■ Document text
=== Begin Enclosure ===
Issue No. 10: What the experts are saying on AMR

Even as the world grapples with Covid-19, another infectious disease threat — one fueled by drug-resistant microbes like bacteria and fungi — looms on the horizon. The Biden administration has a unique opportunity to prepare for this health challenge now, before it becomes a full-blown crisis. 

Many policy experts, scientists, and doctors have already discussed the root causes of antimicrobial resistance — and laid out policy proposals that could help solve the problem.

Worrying trends demand a strong AMR response

According to the latest evidence, the trends driving the antimicrobial resistance (AMR) crisis have only accelerated in recent years. For instance, the overuse of antibiotics remains rampant. With every dose of an antibiotic administered, some bacteria are killed, but others survive. As these remaining pathogens evolve and multiply, antimicrobials grow less effective.

As a new report from The Center for Disease Dynamics, Economics & Policy (CDDEP) makes clear, antibiotic use is on the rise around the world, particularly in low- and middle-income countries. Consider those antibiotics falling into the World Health Organization’s “Watch” category. These are agents that should be administered only in very specific instances. Yet their use increased by 90 percent between 2000 and 2015. In low- and middle-income countries, it rose by 165 percent, the CDDEP report finds.
=== End Enclosure ===
■ Supplied records
=== Begin Enclosure ===
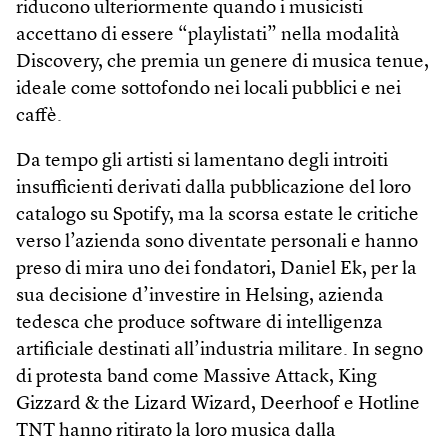
riducono ulteriormente quando i musicisti
accettano di essere “playlistati” nella modalità
Discovery, che premia un genere di musica tenue,
ideale come sottofondo nei locali pubblici e nei
caffè.
Da tempo gli artisti si lamentano degli introiti
insufficienti derivati dalla pubblicazione del loro
catalogo su Spotify, ma la scorsa estate le critiche
verso l’azienda sono diventate personali e hanno
preso di mira uno dei fondatori, Daniel Ek, per la
sua decisione d’investire in Helsing, azienda
tedesca che produce software di intelligenza
artificiale destinati all’industria militare. In segno
di protesta band come Massive Attack, King
Gizzard & the Lizard Wizard, Deerhoof e Hotline
TNT hanno ritirato la loro musica dalla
=== End Enclosure ===
■ Set of tasks
**1)** In the text on antimicrobial resistance, copy the passage starting at "Worrying trends demand" and ending at "grow less effective.", substituting "microbes" for "pathogens".
**2)** According to the text on antimicrobial resistance, how much did use of antibiotics in the World Health Organization's "Watch" category increase between 2000 and 2015?

■ Solution set
**1)**
Worrying trends demand a strong AMR response

According to the latest evidence, the trends driving the antimicrobial resistance (AMR) crisis have only accelerated in recent years. For instance, the overuse of antibiotics remains rampant. With every dose of an antibiotic administered, some bacteria are killed, but others survive. As these remaining microbes evolve and multiply, antimicrobials grow less effective.

**2)** It increased by 90 percent.